L’Argentina, Buenos Aires in particolare, è uno dei paesi al mondo più fertili parlando di creazione teatrale. La capitale, con le sue 300 sale di spettacolo o più, vanta una vita culturale e drammaturgica che in ogni epoca, soprattutto dopo l’ultima sanguinosa dittatura militare, ha caratterizzato la vita dei suoi abitanti. Insomma, il teatro è parte del tessuto sociale, culturale, vitale, di questa città. C’è quello commerciale, ci sono i teatri stabili, la scena indipendente, ci sono drammaturghi che sono attori e registi, i divi di serie Netflix che la notte recitano in piccole sale underground e poi l’autofiction, la letteratura, la Storia e il nonsense.

A Buenos Aires tutti vanno a teatro, è normale, quanto ha contagiato questo la vita dei porteñi? Di sicuro la storia di questo paese ha caratterizzato la sua produzione artistica: ne è prova il grande movimento della drammaturgia argentina della post dittatura, e gli altri che seguiranno fino a quella che il conosciuto critico teatrale Jorge Dubatti ha battezzato come ‘Novisima dramaturgia argentina’.

Abbiamo interrogato chi ha dato inizio a un nuovo tipo di drammaturgia, Rafael Spregelburd, e chi oggi si fa portavoce, forse, delle nuove tendenze, Mariano Tenconi Blanco.

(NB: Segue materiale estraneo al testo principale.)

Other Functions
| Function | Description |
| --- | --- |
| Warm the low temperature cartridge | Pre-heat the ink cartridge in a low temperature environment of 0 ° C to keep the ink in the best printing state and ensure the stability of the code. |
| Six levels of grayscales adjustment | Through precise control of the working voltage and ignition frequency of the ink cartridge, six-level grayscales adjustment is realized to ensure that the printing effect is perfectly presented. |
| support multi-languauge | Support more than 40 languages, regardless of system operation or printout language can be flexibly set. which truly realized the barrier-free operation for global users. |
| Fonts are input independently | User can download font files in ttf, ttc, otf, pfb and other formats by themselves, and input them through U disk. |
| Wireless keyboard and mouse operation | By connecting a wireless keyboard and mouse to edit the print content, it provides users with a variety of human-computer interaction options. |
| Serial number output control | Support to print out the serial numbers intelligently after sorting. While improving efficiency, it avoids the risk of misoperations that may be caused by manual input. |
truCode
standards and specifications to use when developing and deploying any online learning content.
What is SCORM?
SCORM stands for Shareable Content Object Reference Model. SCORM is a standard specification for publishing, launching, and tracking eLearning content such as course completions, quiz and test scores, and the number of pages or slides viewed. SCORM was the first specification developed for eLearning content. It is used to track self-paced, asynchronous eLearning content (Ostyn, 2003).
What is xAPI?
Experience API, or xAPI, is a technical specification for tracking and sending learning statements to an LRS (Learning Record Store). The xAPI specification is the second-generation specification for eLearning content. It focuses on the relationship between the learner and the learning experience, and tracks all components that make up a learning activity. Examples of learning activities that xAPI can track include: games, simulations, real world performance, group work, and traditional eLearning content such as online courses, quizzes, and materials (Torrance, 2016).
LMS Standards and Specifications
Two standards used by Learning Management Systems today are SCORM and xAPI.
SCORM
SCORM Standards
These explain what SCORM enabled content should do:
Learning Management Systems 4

Il primo è anche regista e attore di teatro e cinema, ma in Argentina i confini tra diverse maestranze della scena sono quasi inesistenti. Ha vinto premi teatrali e riconoscimenti in Sudamerica e in Europa, è autore residente in numerosi teatri tedeschi e inglesi, ed è stato direttore della Nouvelle Êcole de Maîtres nel 2012. In Italia è tradotto soprattutto da Manuela Cherubini, ed è stato messo in scena da Ronconi nel 2013 con “Il Panico al Piccolo”. Ha vinto il Premio Ubu con “Lucido (regia di Roberto Rustioni) nel 2009, testo ancora cartellone grazie alla compagnia torinese di Juri Ferrini.

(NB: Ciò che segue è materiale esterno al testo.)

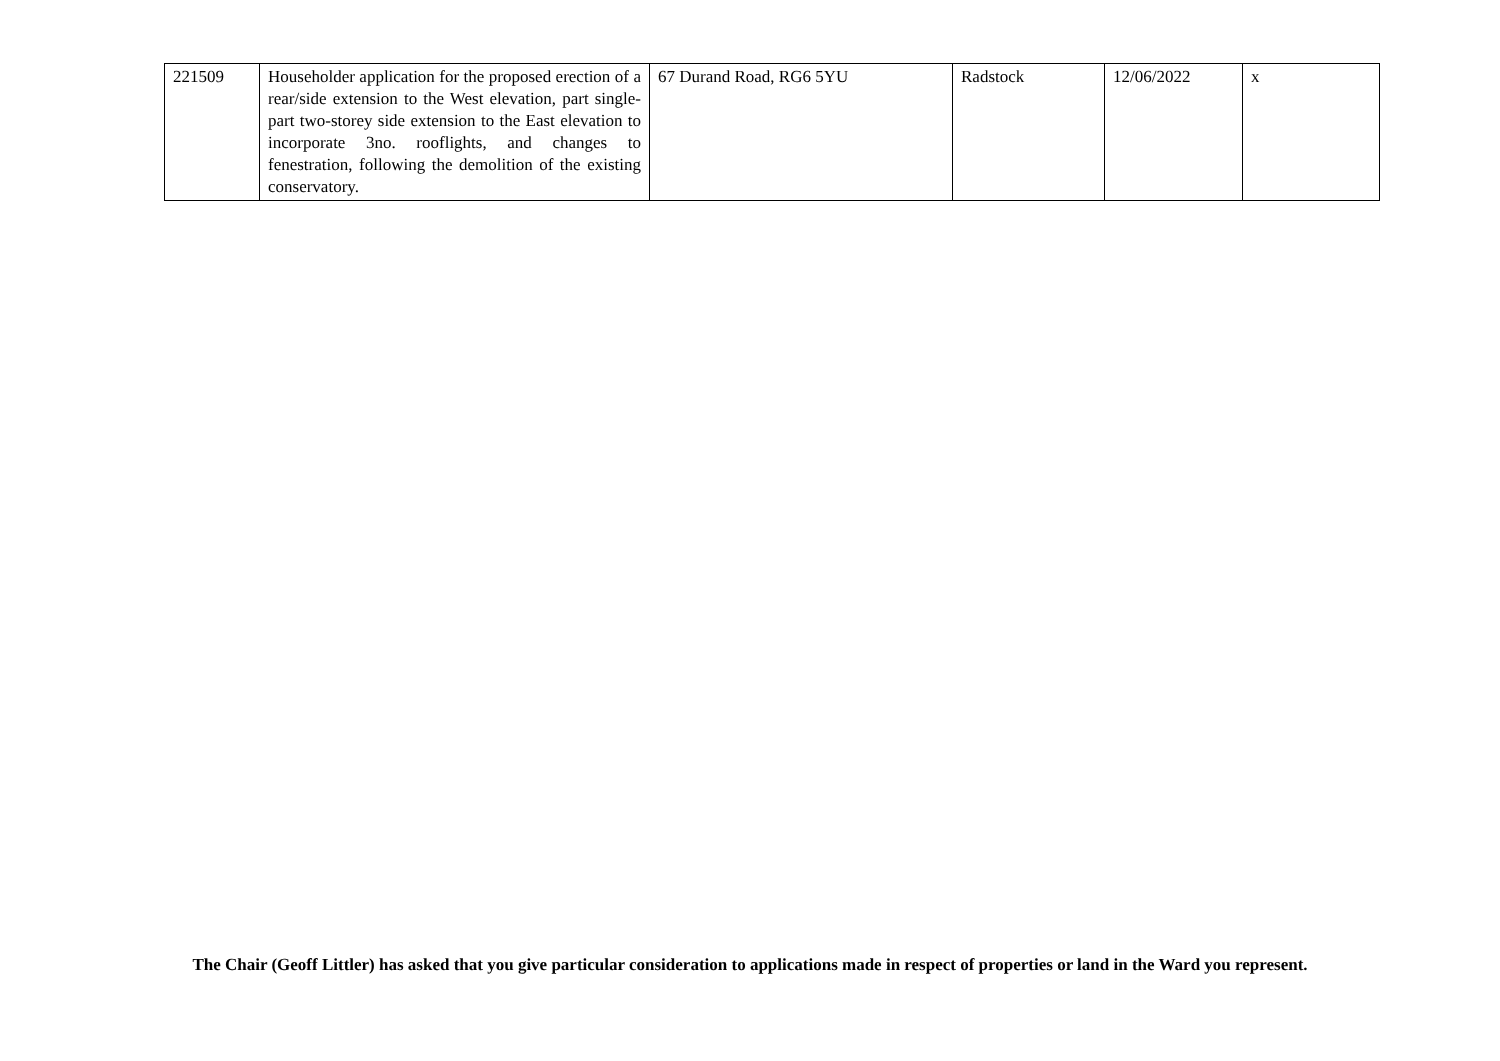| 221509 | Householder application for the proposed erection of a rear/side extension to the West elevation, part single- part two-storey side extension to the East elevation to incorporate 3no. rooflights, and changes to fenestration, following the demolition of the existing conservatory. | 67 Durand Road, RG6 5YU | Radstock | 12/06/2022 | x |
The Chair (Geoff Littler) has asked that you give particular consideration to applications made in respect of properties or land in the Ward you represent.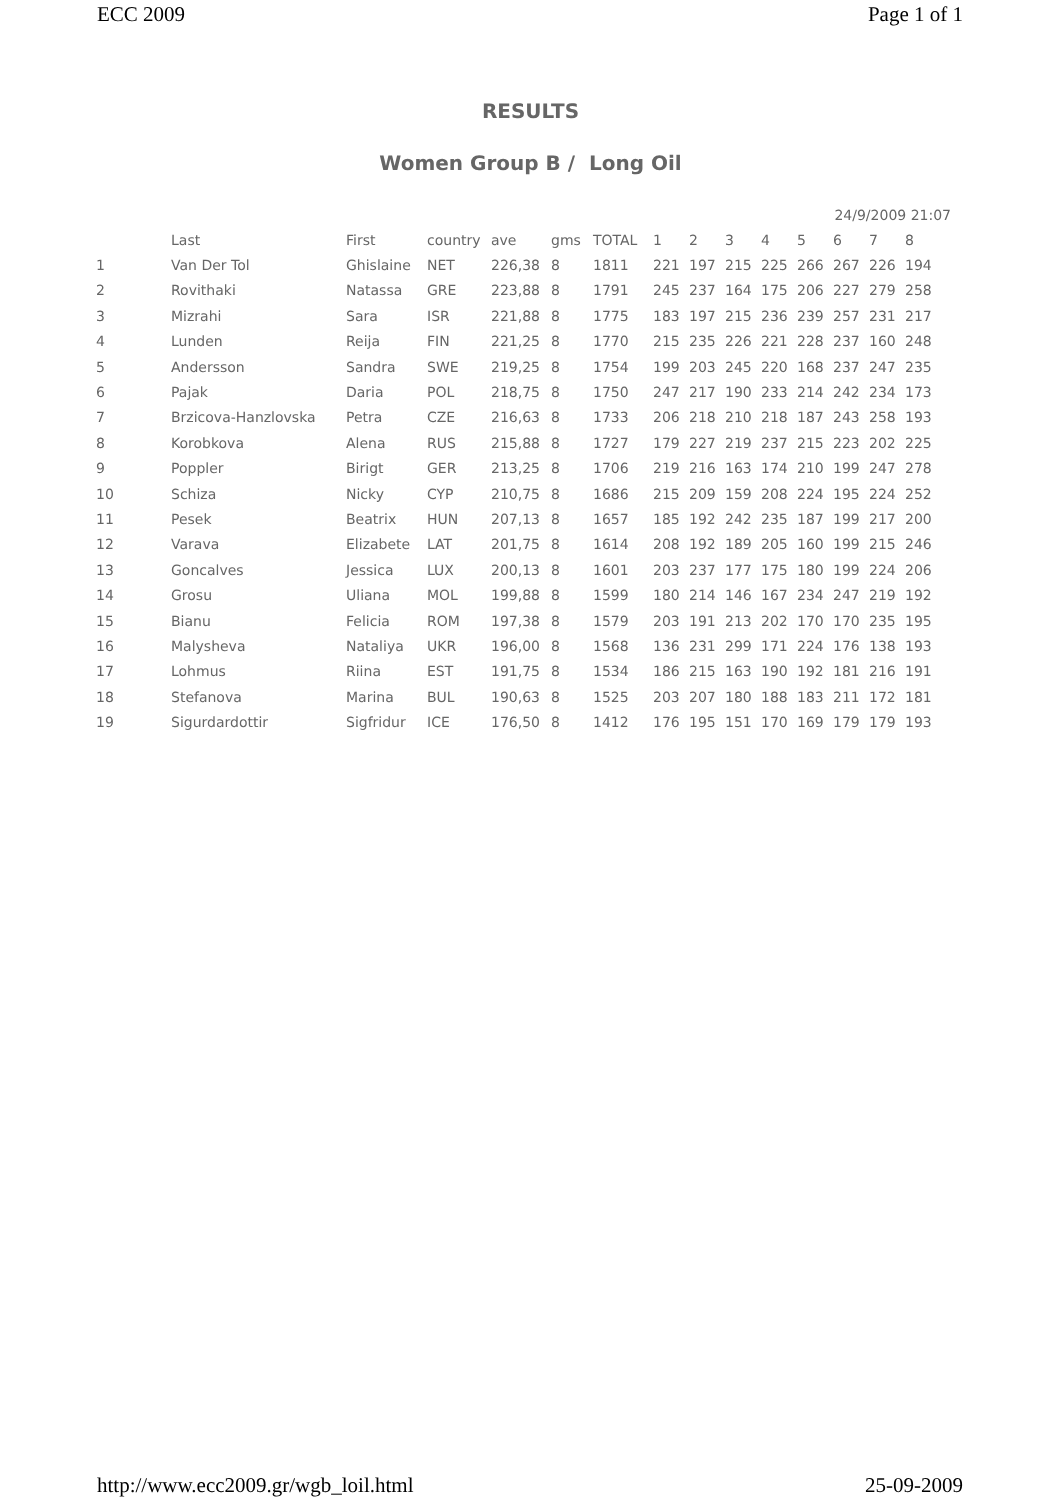ECC 2009 Page 1 of 1
RESULTS
Women Group B / Long Oil
24/9/2009 21:07
| | Last | First | country | ave | gms | TOTAL | 1 | 2 | 3 | 4 | 5 | 6 | 7 | 8 |
| --- | --- | --- | --- | --- | --- | --- | --- | --- | --- | --- | --- | --- | --- | --- |
| 1 | Van Der Tol | Ghislaine | NET | 226,38 | 8 | 1811 | 221 | 197 | 215 | 225 | 266 | 267 | 226 | 194 |
| 2 | Rovithaki | Natassa | GRE | 223,88 | 8 | 1791 | 245 | 237 | 164 | 175 | 206 | 227 | 279 | 258 |
| 3 | Mizrahi | Sara | ISR | 221,88 | 8 | 1775 | 183 | 197 | 215 | 236 | 239 | 257 | 231 | 217 |
| 4 | Lunden | Reija | FIN | 221,25 | 8 | 1770 | 215 | 235 | 226 | 221 | 228 | 237 | 160 | 248 |
| 5 | Andersson | Sandra | SWE | 219,25 | 8 | 1754 | 199 | 203 | 245 | 220 | 168 | 237 | 247 | 235 |
| 6 | Pajak | Daria | POL | 218,75 | 8 | 1750 | 247 | 217 | 190 | 233 | 214 | 242 | 234 | 173 |
| 7 | Brzicova-Hanzlovska | Petra | CZE | 216,63 | 8 | 1733 | 206 | 218 | 210 | 218 | 187 | 243 | 258 | 193 |
| 8 | Korobkova | Alena | RUS | 215,88 | 8 | 1727 | 179 | 227 | 219 | 237 | 215 | 223 | 202 | 225 |
| 9 | Poppler | Birigt | GER | 213,25 | 8 | 1706 | 219 | 216 | 163 | 174 | 210 | 199 | 247 | 278 |
| 10 | Schiza | Nicky | CYP | 210,75 | 8 | 1686 | 215 | 209 | 159 | 208 | 224 | 195 | 224 | 252 |
| 11 | Pesek | Beatrix | HUN | 207,13 | 8 | 1657 | 185 | 192 | 242 | 235 | 187 | 199 | 217 | 200 |
| 12 | Varava | Elizabete | LAT | 201,75 | 8 | 1614 | 208 | 192 | 189 | 205 | 160 | 199 | 215 | 246 |
| 13 | Goncalves | Jessica | LUX | 200,13 | 8 | 1601 | 203 | 237 | 177 | 175 | 180 | 199 | 224 | 206 |
| 14 | Grosu | Uliana | MOL | 199,88 | 8 | 1599 | 180 | 214 | 146 | 167 | 234 | 247 | 219 | 192 |
| 15 | Bianu | Felicia | ROM | 197,38 | 8 | 1579 | 203 | 191 | 213 | 202 | 170 | 170 | 235 | 195 |
| 16 | Malysheva | Nataliya | UKR | 196,00 | 8 | 1568 | 136 | 231 | 299 | 171 | 224 | 176 | 138 | 193 |
| 17 | Lohmus | Riina | EST | 191,75 | 8 | 1534 | 186 | 215 | 163 | 190 | 192 | 181 | 216 | 191 |
| 18 | Stefanova | Marina | BUL | 190,63 | 8 | 1525 | 203 | 207 | 180 | 188 | 183 | 211 | 172 | 181 |
| 19 | Sigurdardottir | Sigfridur | ICE | 176,50 | 8 | 1412 | 176 | 195 | 151 | 170 | 169 | 179 | 179 | 193 |
http://www.ecc2009.gr/wgb_loil.html 25-09-2009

Tradotto in tutto il mondo, affianca all’attività nel teatro quella di saggista e traduttore. Esponente della Nuova drammaturgia argentina della post dittatura, oggi continua a essere un prolifico autore e attore, dal teatro indipendente a quello più commerciale di Avenida Corrientes, dalle serie tv al cinema.

Come racconti il mondo che ti circonda nel tuo lavoro drammaturgico?

RS: Credo che il mio pensiero emerga naturalmente, nella costruzione di un dramma. Ma non è la cosa più importante. La pièce a volte è un tassello aggiunto alla realtà e quando la leggo o la eseguo provo spesso lo stesso stupore del pubblico. Non rappresenta necessariamente quel che penso anche perché io non ho pensieri particolarmente interessanti sul mondo, non sono un filosofo e nemmeno ambisco a esserlo. Sono bravo invece a costruire un mondo, complesso, attraente e interessante. E oggi l’unica cosa che posso dire di aver scoperto con tutte le mie opere è che il mondo è strano. Andiamo a teatro per ascoltare le stesse domande che noi stessi ci poniamo, come società. Fuori dalla quotidianità io mi sento interpellato dai fatti politici e sociali del mio presente. E rispondo con l’arte. Ma non bisogna essere miei spettatori per trovare delle risposte anzi, nel mio teatro si trovano tante domande.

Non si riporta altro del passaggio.